Ambulante Betreuung im Wohnprojekt "Seerose"

Für Menschen, die in ihrem eigenen Wohnraum leben und ambulante Betreuung in Anspruch nehmen möchten und sich gleichzeitig ein Leben in Gemeinschaft wünschen, existiert seit Dezember 2018 das neue Wohnprojekt "Seerose" für ambulant betreutes Wohnen. 

Das Projekt bietet im Rahmen der Eingliederungshilfe nach SGB XII fünf erwachsenen Menschen mit den Diagnosen einer Borderline-Persönlichkeitsstörung, posttraumatischer Belastungsstörung und komorbider Essstörung die Möglichkeit, selbständig in ihrem eigenen Wohnraum als Wohngemeinschaft zusammenzuleben und sich bedarfsorientiert stundenweise ambulant betreuen zu lassen. 

Zum Wohnprojekt

Das Wohnprojekt befindet sich im Stadtteil Kroog. Die nächste Bushaltestelle befindet sich in unmittelbarer Nähe und bietet eine Anbindung zum Stadtteil Emschenhagen mit diversen Einkaufsmöglichkeiten sowie zum Zentrum der Stadt Kiel. 

Für die Dauer der ambulanten Betreuung können sich im Wohnprojekt "Seerose" insgesamt fünf Personen je ein Einzelzimmer sowie anteilig möblierte Gemeinschaftsflächen mieten. Zu den Gemeinschaftsräumen gehören ein Wohn- und Esszimmer, eine Küche, drei Bäder, Wasch- und Trockenraum inklusive Waschmaschinen und Trockner, verschiedene Lagerräume im Souterrain und auf dem Dachboden, ein Garten mit Terrassen sowie ein Fahrradschuppen.

Die Organisation des Haushaltes sowie des Zusammenlebens liegen weitgehend in eigener Verantwortung, was ein gutes Training für die Selbstständigkeit, sowie dem Leben in einer Wohngemeinschaft bietet.

Nach Absprache können Sie im Wohnprojekt kleine Tiere wie z.
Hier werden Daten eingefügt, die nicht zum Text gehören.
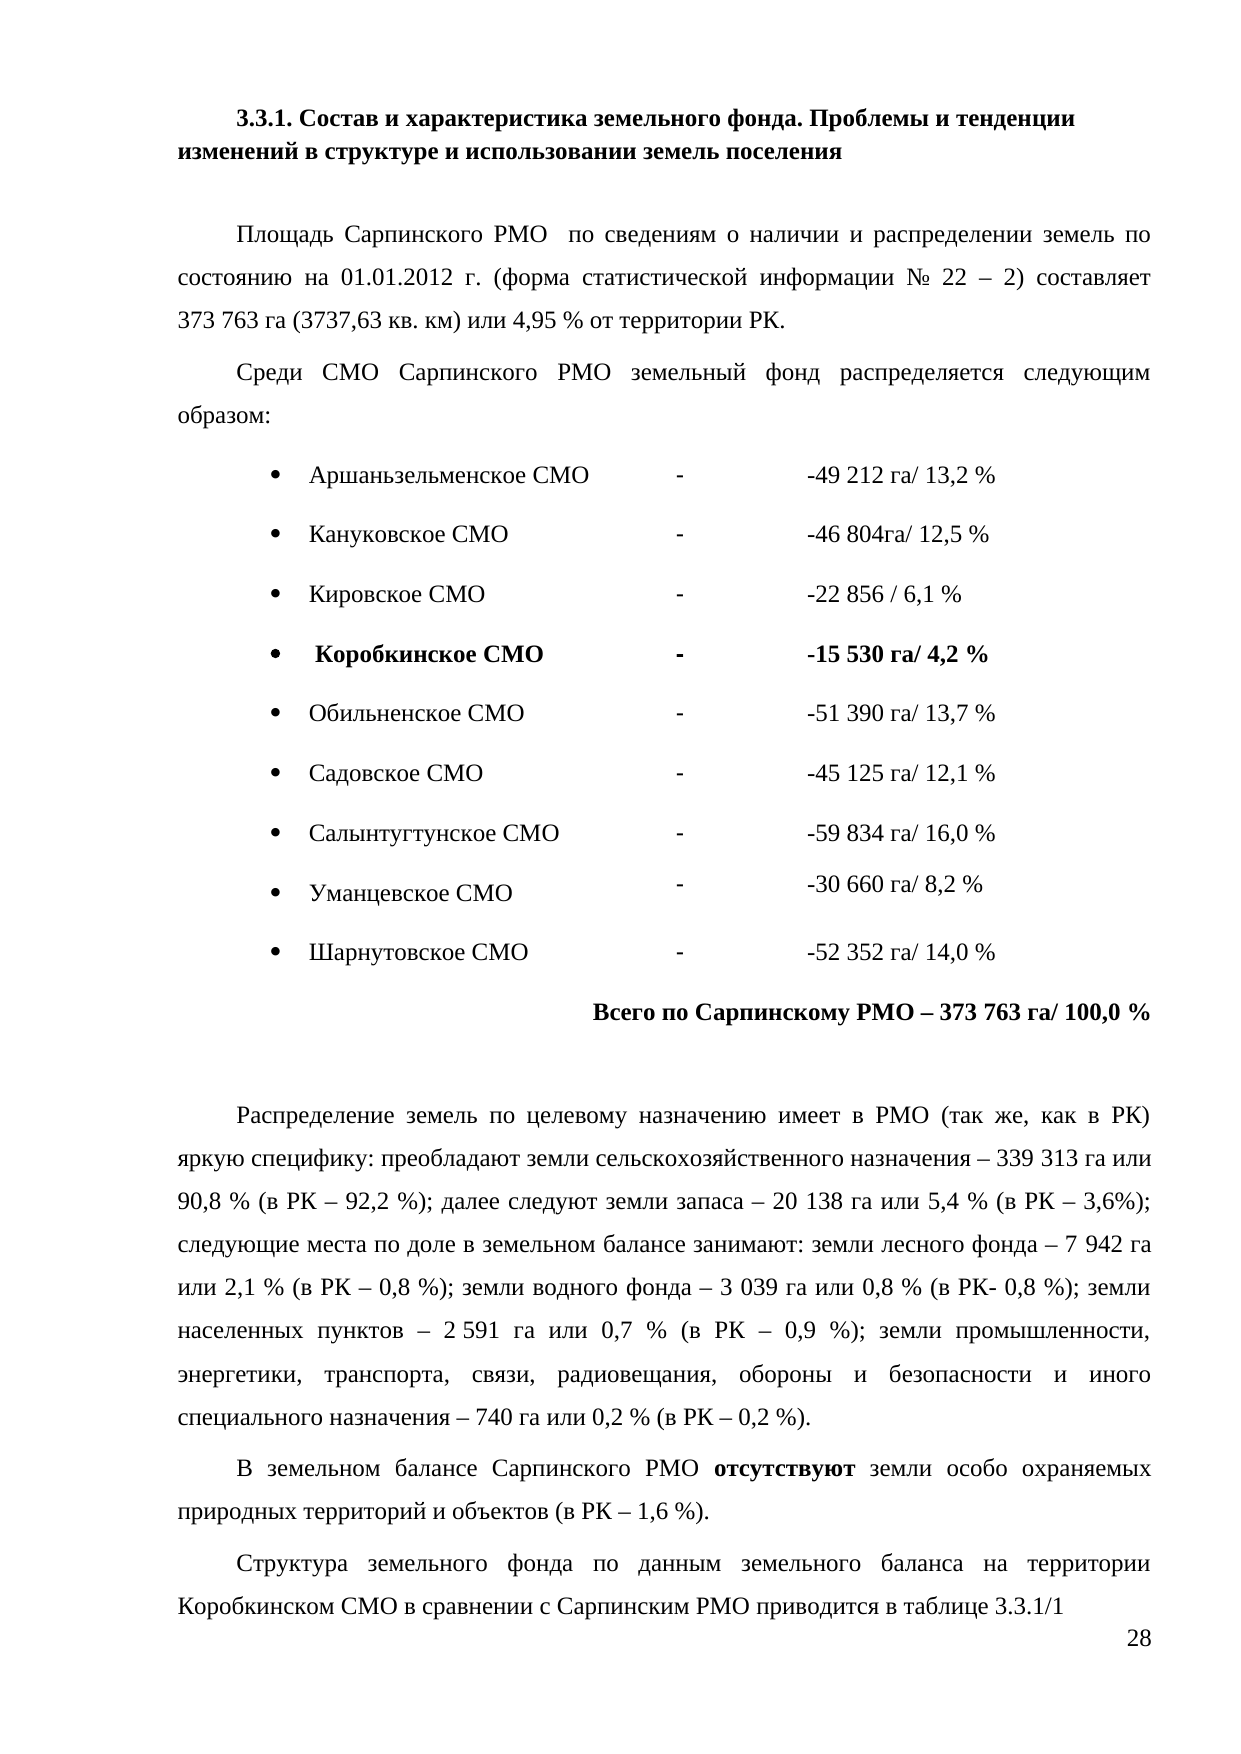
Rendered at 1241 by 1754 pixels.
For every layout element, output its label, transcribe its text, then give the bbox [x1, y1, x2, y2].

table_cell -51 390 га/ 13,7 % [664, 690, 1163, 750]
table_cell Шарнутовское СМО [166, 929, 664, 989]
table_cell -22 856 / 6,1 % [664, 571, 1163, 631]
table_cell -59 834 га/ 16,0 % [664, 810, 1163, 869]
table_cell Садовское СМО [166, 750, 664, 809]
table_cell Кануковское СМО [166, 511, 664, 571]
text 3.3.1. Состав и характеристика земельного фонда. Проблемы и тенденции изменений в структуре и использовании земель поселения [177, 103, 1152, 165]
table_cell Коробкинское СМО [166, 631, 664, 690]
table_cell -45 125 га/ 12,1 % [664, 750, 1163, 809]
text Среди СМО Сарпинского РМО земельный фонд распределяется следующим образом: [177, 357, 1152, 429]
text Структура земельного фонда по данным земельного баланса на территории Коробкинском СМО в сравнении с Сарпинским РМО приводится в таблице 3.3.1/1 [177, 1548, 1152, 1620]
table_cell -30 660 га/ 8,2 % [664, 869, 1163, 929]
table_cell Кировское СМО [166, 571, 664, 631]
text Всего по Сарпинскому РМО – 373 763 га/ 100,0 % [236, 997, 1152, 1026]
text В земельном балансе Сарпинского РМО отсутствуют земли особо охраняемых природных территорий и объектов (в РК – 1,6 %). [177, 1453, 1152, 1525]
table_cell -46 804га/ 12,5 % [664, 511, 1163, 571]
table_header -49 212 га/ 13,2 % [664, 451, 1163, 511]
text Площадь Сарпинского РМО по сведениям о наличии и распределении земель по состоянию на 01.01.2012 г. (форма статистической информации № 22 – 2) составляет (3737,63 кв. км) или 4,95 % от территории РК. [177, 219, 1152, 334]
table_cell Салынтугтунское СМО [166, 810, 664, 869]
table_cell -52 352 га/ 14,0 % [664, 929, 1163, 989]
table_cell Обильненское СМО [166, 690, 664, 750]
table_header Аршаньзельменское СМО [166, 451, 664, 511]
table_cell -15 530 га/ 4,2 % [664, 631, 1163, 690]
table_cell Уманцевское СМО [166, 869, 664, 929]
text Распределение земель по целевому назначению имеет в РМО (так же, как в РК) яркую специфику: преобладают земли сельскохозяйственного назначения – или 90,8 % (в РК – 92,2 %); далее следуют земли запаса – или 5,4 % (в РК – 3,6%); следующие места по доле в земельном балансе занимают: земли лесного фонда – или 2,1 % (в РК – 0,8 %); земли водного фонда – или 0,8 % (в РК- 0,8 %); земли населенных пунктов – или 0,7 % (в РК – 0,9 %); земли промышленности, энергетики, транспорта, связи, радиовещания, обороны и безопасности и иного специального назначения – или 0,2 % (в РК – 0,2 %). [177, 1100, 1152, 1431]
B. Kaninchen und Meerschweinchen halten.

 

Diagnosespezifische Angebote der ambulanten Betreuung

Bei Bedarf werden im Rahmen der ambulanten Einzelbetreuung therapeutische Strategien und Methoden der Dialektisch Behavioralen Therapie genutzt.
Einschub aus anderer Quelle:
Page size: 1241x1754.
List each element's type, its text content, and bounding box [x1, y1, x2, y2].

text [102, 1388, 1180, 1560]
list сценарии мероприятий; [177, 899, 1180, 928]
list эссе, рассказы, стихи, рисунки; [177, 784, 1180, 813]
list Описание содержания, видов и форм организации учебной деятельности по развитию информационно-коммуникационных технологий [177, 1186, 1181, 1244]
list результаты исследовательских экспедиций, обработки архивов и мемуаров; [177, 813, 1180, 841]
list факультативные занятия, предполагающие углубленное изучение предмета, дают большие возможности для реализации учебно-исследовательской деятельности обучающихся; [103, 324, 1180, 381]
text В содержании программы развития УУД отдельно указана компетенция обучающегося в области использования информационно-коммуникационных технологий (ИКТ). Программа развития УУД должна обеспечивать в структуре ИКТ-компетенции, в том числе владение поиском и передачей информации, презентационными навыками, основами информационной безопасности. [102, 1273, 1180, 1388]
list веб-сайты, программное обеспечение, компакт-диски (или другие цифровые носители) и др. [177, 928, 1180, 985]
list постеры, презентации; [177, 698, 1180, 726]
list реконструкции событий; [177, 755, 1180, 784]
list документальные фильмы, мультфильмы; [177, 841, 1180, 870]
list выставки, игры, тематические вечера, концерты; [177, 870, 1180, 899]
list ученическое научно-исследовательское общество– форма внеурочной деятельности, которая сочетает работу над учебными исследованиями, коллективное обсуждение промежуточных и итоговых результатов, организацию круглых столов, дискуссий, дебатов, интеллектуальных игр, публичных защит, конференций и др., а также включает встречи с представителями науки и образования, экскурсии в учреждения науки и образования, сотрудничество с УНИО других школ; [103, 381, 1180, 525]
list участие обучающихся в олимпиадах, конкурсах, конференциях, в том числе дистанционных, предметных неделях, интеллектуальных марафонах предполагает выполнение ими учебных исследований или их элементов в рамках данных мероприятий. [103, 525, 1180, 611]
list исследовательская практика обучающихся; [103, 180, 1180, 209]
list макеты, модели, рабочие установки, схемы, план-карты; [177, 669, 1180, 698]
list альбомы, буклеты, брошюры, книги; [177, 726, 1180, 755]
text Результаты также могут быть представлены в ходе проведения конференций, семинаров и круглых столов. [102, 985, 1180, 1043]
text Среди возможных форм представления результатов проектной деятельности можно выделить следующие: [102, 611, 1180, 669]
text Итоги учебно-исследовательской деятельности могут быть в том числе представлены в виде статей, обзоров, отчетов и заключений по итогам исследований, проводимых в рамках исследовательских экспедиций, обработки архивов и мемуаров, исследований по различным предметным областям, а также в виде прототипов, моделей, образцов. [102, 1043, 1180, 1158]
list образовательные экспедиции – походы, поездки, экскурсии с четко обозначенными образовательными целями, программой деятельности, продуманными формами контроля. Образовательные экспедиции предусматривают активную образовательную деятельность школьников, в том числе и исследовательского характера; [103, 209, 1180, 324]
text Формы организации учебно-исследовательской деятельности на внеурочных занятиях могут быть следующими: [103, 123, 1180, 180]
Zum einen gehören hierzu Methoden zur Förderung der psychischen Stabilität wie das Führen eines Wochenprotokolls (Diary Card) sowie das Schreiben von Verhaltensanalysen und Gefühlsprotokollen. Diese Instrumente bieten die Möglichkeit, Ursachen borderlinespezifischer Symptome wie selbst schädigende Verhaltensweisen und Schwierigkeiten bei der angemessenen Regulation von Gefühlen herauszuarbeiten und daraufhin alternative Bewältigungsstrategien zu entwickeln und zu trainieren. Zum anderen werden DBT-basierte Strategien zur Erreichung von beruflichen Zielen, zur Förderung zwischenmenschlicher Kompetenzen und zum Aufbau eines bereichernden privaten sozialen Netzes in der ambulanten Einzelbetreuung genutzt.